Fenomenologia del Loser
[un post un po’ pretenzioso, che parla di questo]
A metà anni ’90, essere dei Loser aveva delle connotazioni molto precise. Camicioni di flanella e t-shirt sdrucite, pessimismo venato di cinismo e ironia, chitarre strapazzate, suoni in bassa fedeltà, rivalutazione delle minoranze e delle subculture, con Beck, Coupland e Linklater a fare da portabandiera per la prima generazione nata senza nulla in cui credere. Negli anni successivi, quella del perdente -declinata nelle varianti slacker, nerd, geek e compagnia- è diventata una vera a propria estetica, celebrata da più parti e, in qualche misura, istituzionalizzata; inevitabile, ma non per questo meno calzante.

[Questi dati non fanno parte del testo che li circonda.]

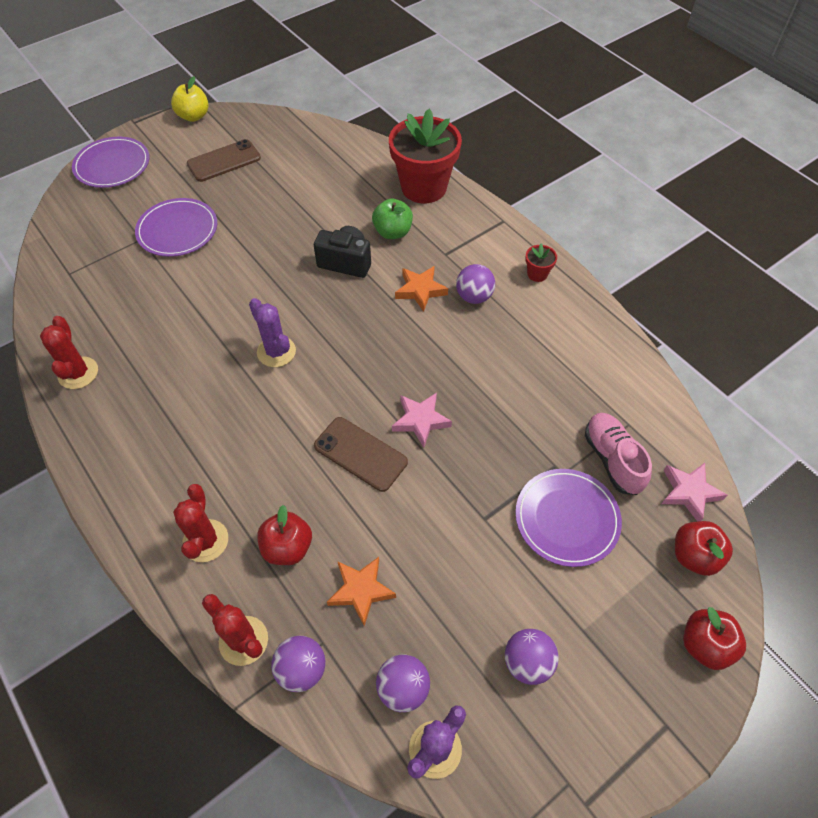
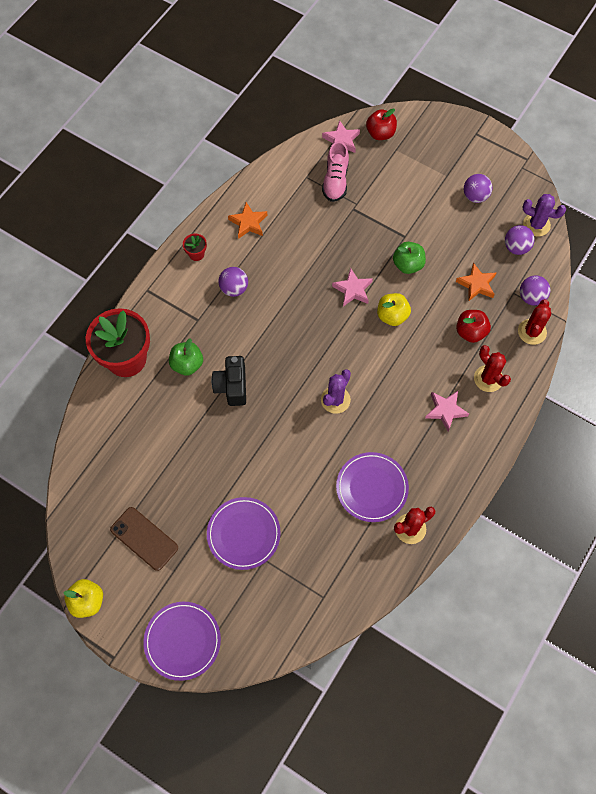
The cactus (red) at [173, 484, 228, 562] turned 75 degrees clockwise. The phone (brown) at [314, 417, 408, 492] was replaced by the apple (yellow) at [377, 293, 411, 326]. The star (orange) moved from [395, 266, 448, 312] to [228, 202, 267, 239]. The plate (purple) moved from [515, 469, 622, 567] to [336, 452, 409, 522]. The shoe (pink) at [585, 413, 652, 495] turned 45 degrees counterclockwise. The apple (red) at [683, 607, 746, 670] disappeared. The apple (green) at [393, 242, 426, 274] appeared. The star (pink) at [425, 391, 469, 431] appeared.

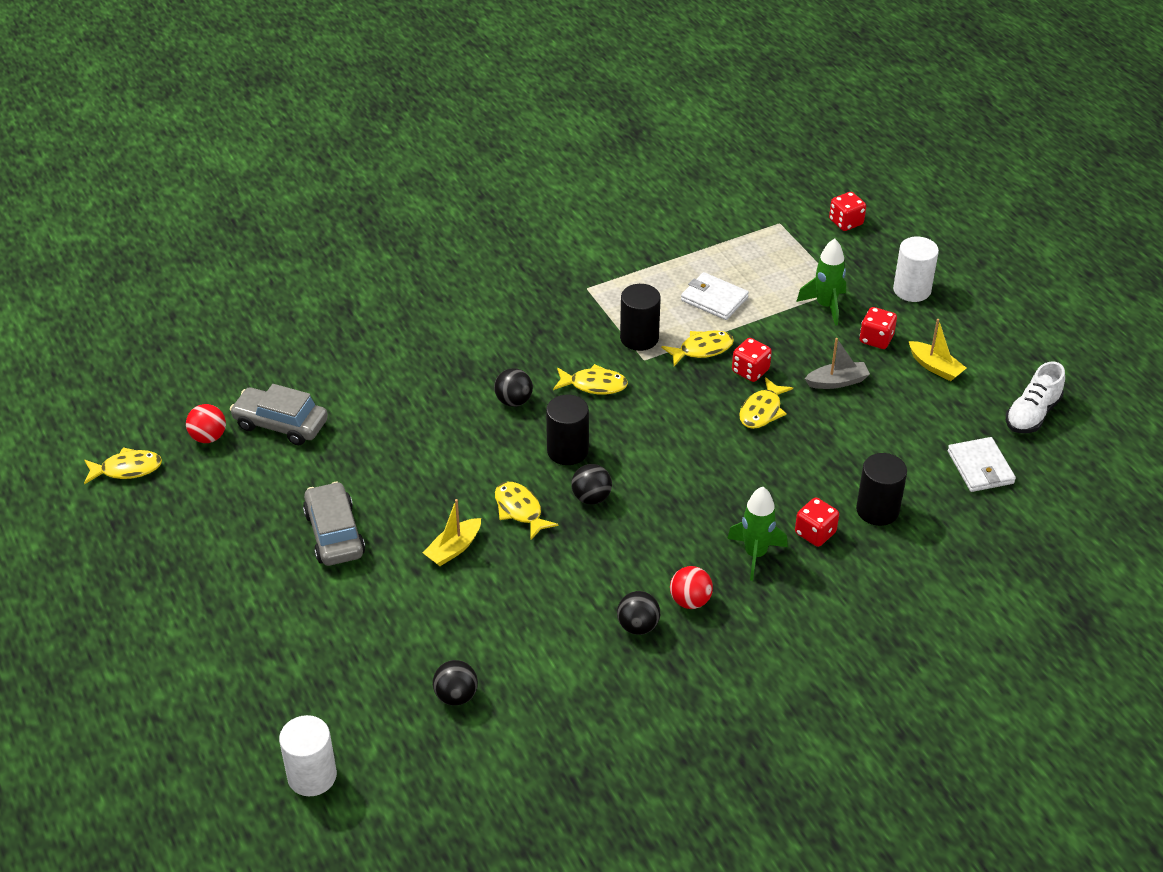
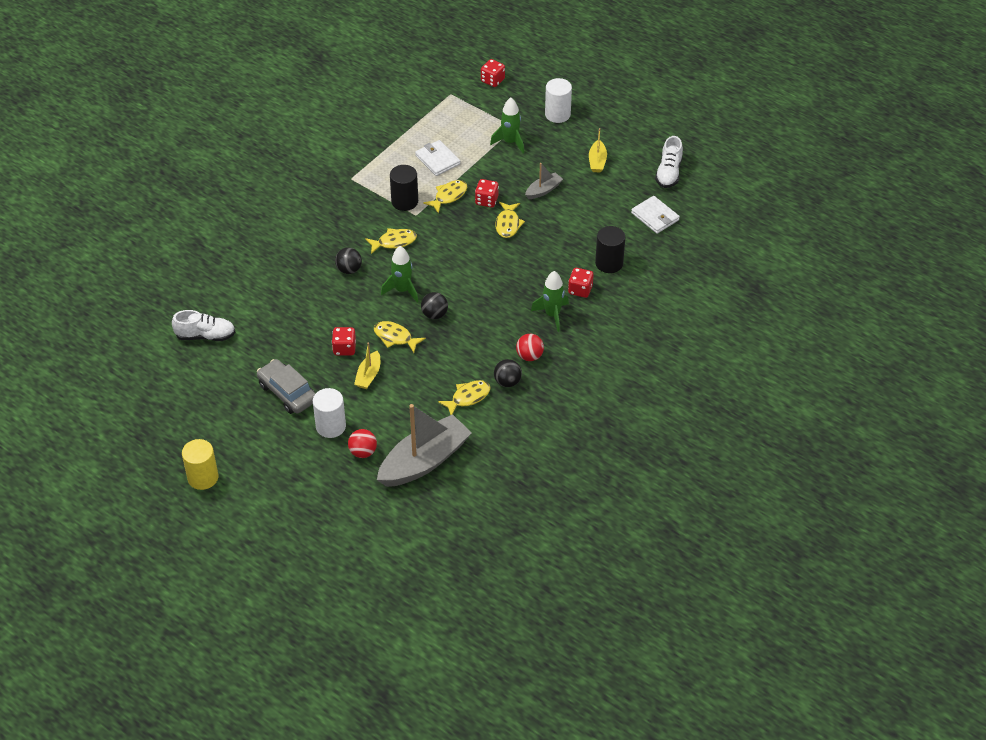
The fish (yellow) moved from [84, 447, 162, 484] to [438, 380, 490, 415]. The ball (red) moved from [186, 404, 226, 443] to [348, 429, 377, 458]. The car (grey) at [230, 384, 328, 445] was replaced by the shoe (white) at [172, 310, 235, 341]. The cylinder (white) moved from [279, 715, 337, 796] to [313, 388, 346, 438]. The ball (black) at [433, 660, 478, 706] was replaced by the boat (grey) at [377, 404, 472, 487]. The cylinder (black) at [546, 394, 589, 465] was replaced by the rocket (green) at [381, 246, 418, 302]. The wallet (white) at [681, 272, 749, 320] turned 45 degrees clockwise. The dice (red) moved from [860, 307, 897, 349] to [332, 327, 356, 356]. The boat (yellow) at [909, 319, 966, 381] turned 75 degrees clockwise. The cylinder (yellow) at [182, 439, 218, 490] appeared.

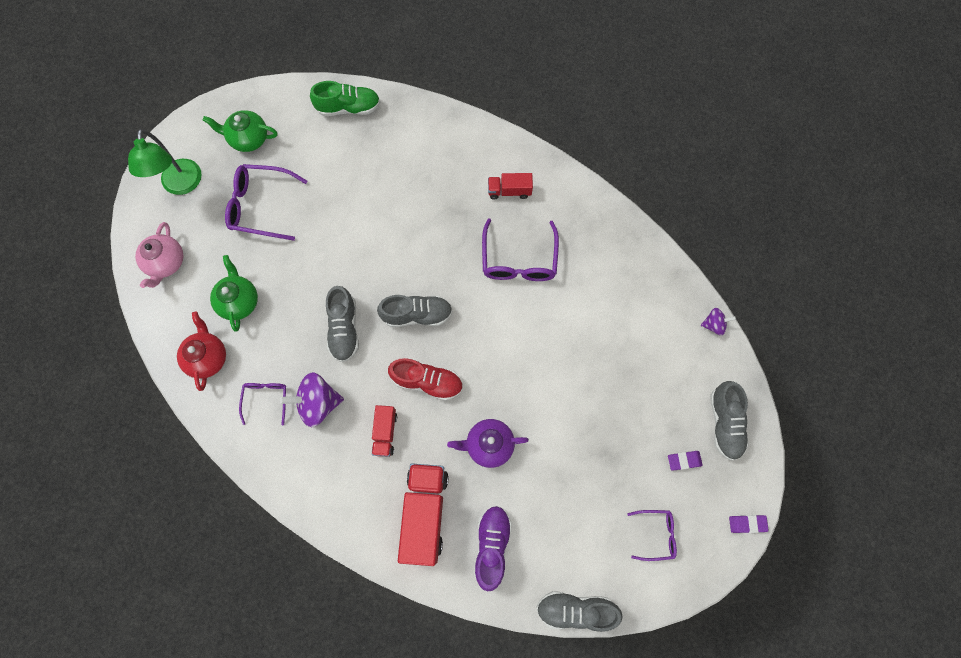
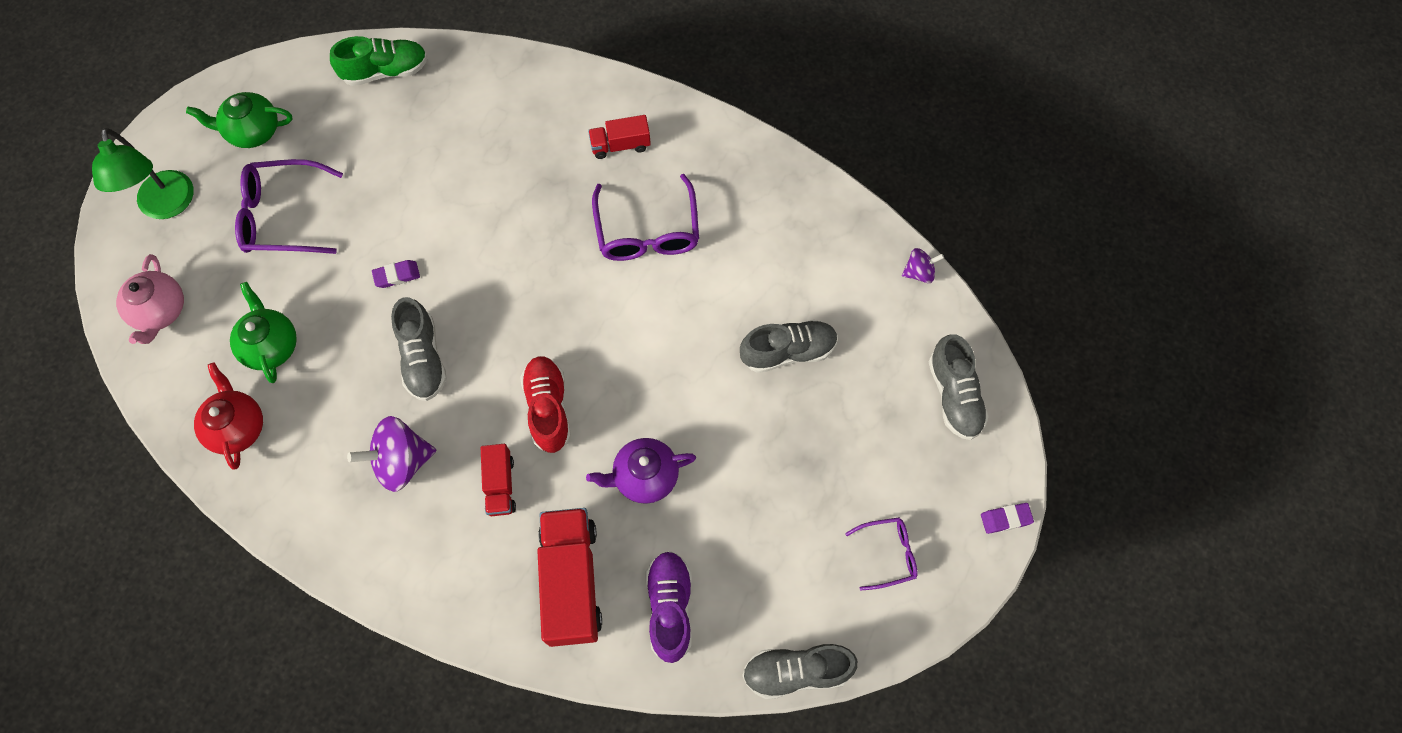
The glasses (purple) at [239, 383, 286, 425] disappeared. The shoe (grey) moved from [377, 295, 453, 327] to [740, 320, 838, 373]. The shoe (red) at [388, 358, 463, 401] turned 105 degrees counterclockwise. The eraser (purple) moved from [668, 451, 703, 471] to [372, 260, 420, 288].

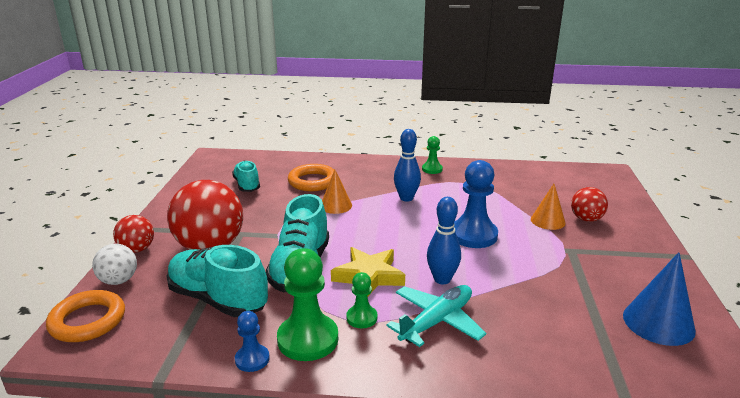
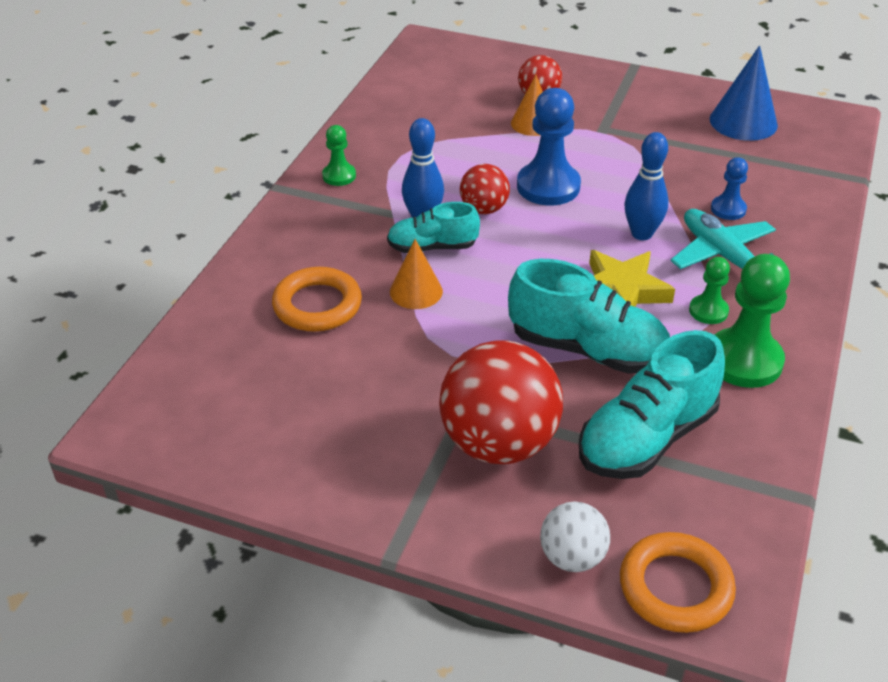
The ball (red) moved from [113, 215, 154, 253] to [460, 164, 510, 214]. The shoe (turquoise) moved from [232, 160, 260, 192] to [387, 202, 480, 253]. The pawn (blue) moved from [235, 311, 270, 372] to [711, 157, 748, 220].

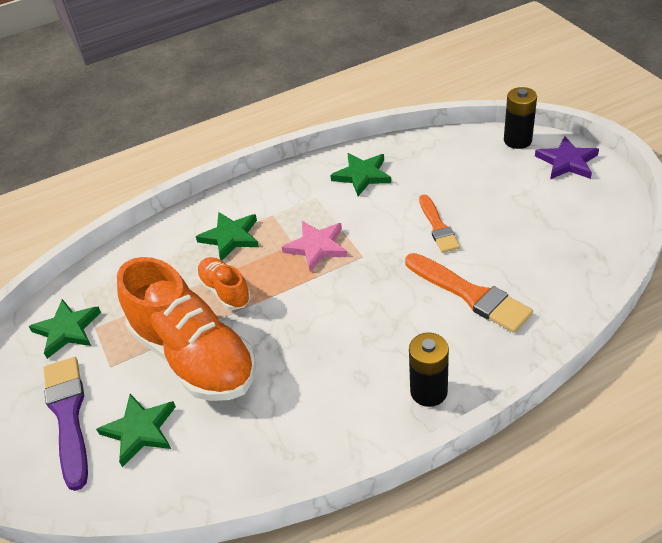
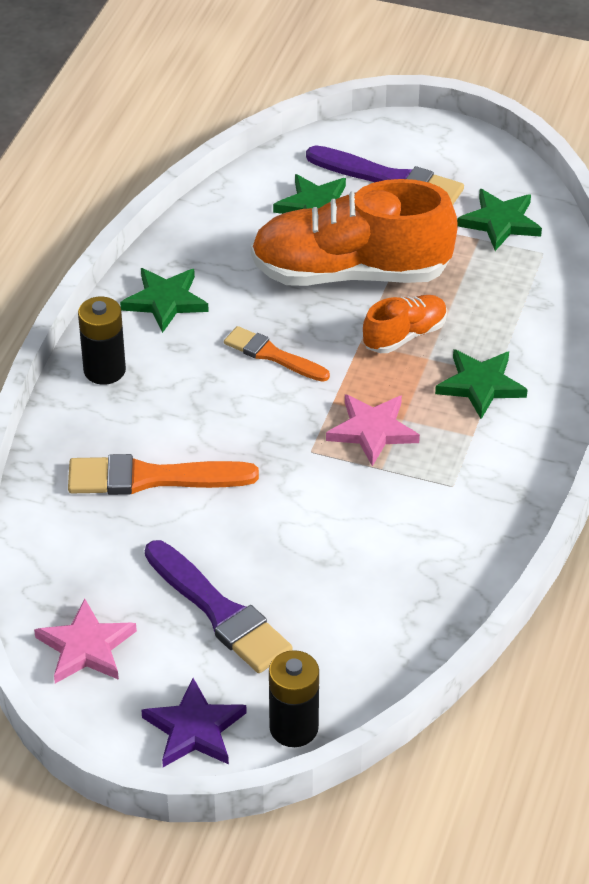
The shoe (orange) at [197, 257, 251, 310] turned 45 degrees counterclockwise. The star (green) moved from [330, 153, 392, 196] to [120, 268, 209, 333]. The brush (orange) moved from [419, 194, 460, 253] to [224, 326, 330, 382]. The star (pink) at [34, 598, 137, 683] appeared. The brush (purple) at [145, 540, 293, 673] appeared.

Time (and place) warp: dalle nostre parti, in musica, essere Loser qualche anno fa voleva dire mettere su dal nulla una webradio, ascoltare e promuovere piccole band italiane di rock indipendente con visibilità più che scarsa, finendo per crearsi un nome e un marchio ed approdare sui media tradizionali. Voleva dire farsi interprete dei tempi che cambiano, della fruizione della musica che si evolve, delle relazioni sociali che mutano luoghi e modi di aggregazione, e del concetto di Loser che assume connotazioni diverse. E Voleva dire creare e mettere a disposizione compilation di mp3 scaricabili gratuitamente (le tre Loser, my religion) quando nessuno lo faceva: contenti i musicisti che potevano farsi conoscere, contenti gli ascoltatori con un bel disco gratis da godersi.
Nel 2004 essere Loser ha un significato ancora diverso. Dopo lo sdoganamento del pop e del trash, dopo l’intellettualizzazione e la contemporanea democratizzazione dell’elettronica, con l’onnipotenza musicale data dai computer e dagli audio-tools e il calderone del peer to peer come blob totale a cui attingere senza restrizioni di sorta, il Loser non è più quello di una volta. Il remix e l’uso dei campionamenti sono talmente una prassi, e la commistione di generi talmente normale che solo l’ibridazione totale del bastard pop, che crea canzoni composte dalle parti di altri brani diversi, mischiando alto e basso, sacro e profano, e fregandosene della legge e delle convenzioni, riesce ad essere veramente rappresentativa dello stimolante smarrimento giocoso che esalta l’appassionato di musica.
L’ultima compilation Loser: Re-Login parte da qui, proponendo 8 brani che altro non sono se non i mash-up e i remix bastardpoppizzati dei brani delle vecchie 3 compilation di Loser; una scelta piuttosto coraggiosa, che da una parte si rivela sfortunata, mentre dall’altra vincente. Sul piano del risultato musicale, infatti, l’esito è piuttosto incerto. Come è già stato notato, il gioco del bastard pop rivela presto i suoi limiti quando i riferimenti intertestuali sono troppo oscuri, e non fanno parte dell’enciclopedia del pop rock come avviene di solito. Certo, quando il pezzo bootleggato è clamoroso come The sample and the loser dei Perturbazione (da LMR#3) i risultati raggiunti sono notevoli (ed è infatti il brano che compare più volte, ritoccato sia da Pinktronix che dai Girdini di Mirò). Le altre canzoni, invece, lasciano assai poca traccia.
Nonostante ciò -anzi, in parte proprio per questo-, Loser: Re-Login è anche un progetto vincente. Sul piano della rappresentatività e della filosofia sottesa ad un’operazione simile, il successo è totale: Loser rimane ancora una volta al passo coi tempi, realizzando l’unica compilation possibile con i mezzi che aveva, mostrandone così i limiti ma non rinunciando alla sfida. Anzi: nell’esplorare (all’interno della legalità, è bene ricordarlo) i confini di questo non-genere, Loser: Re-Login mostra nella maniera più chiara possibile quanto, quando viene a mancare la componente più spudoratamente pop, il tutto si riduca a qualcosa di non molto diverso dalla pratica del remix creativo. E’ messo in evidenza quindi l’esatta frontiera tra il classico bastard pop (clandestino, illegale, underground per sua natura) e una compilation del genere, che -per quanto digitale- ha tutti i crismi dell’ufficialità e della legalità, e regole cui suo malgrado deve sottostare. Come risultato non è poco, per quello che una volta era un semplice perdente.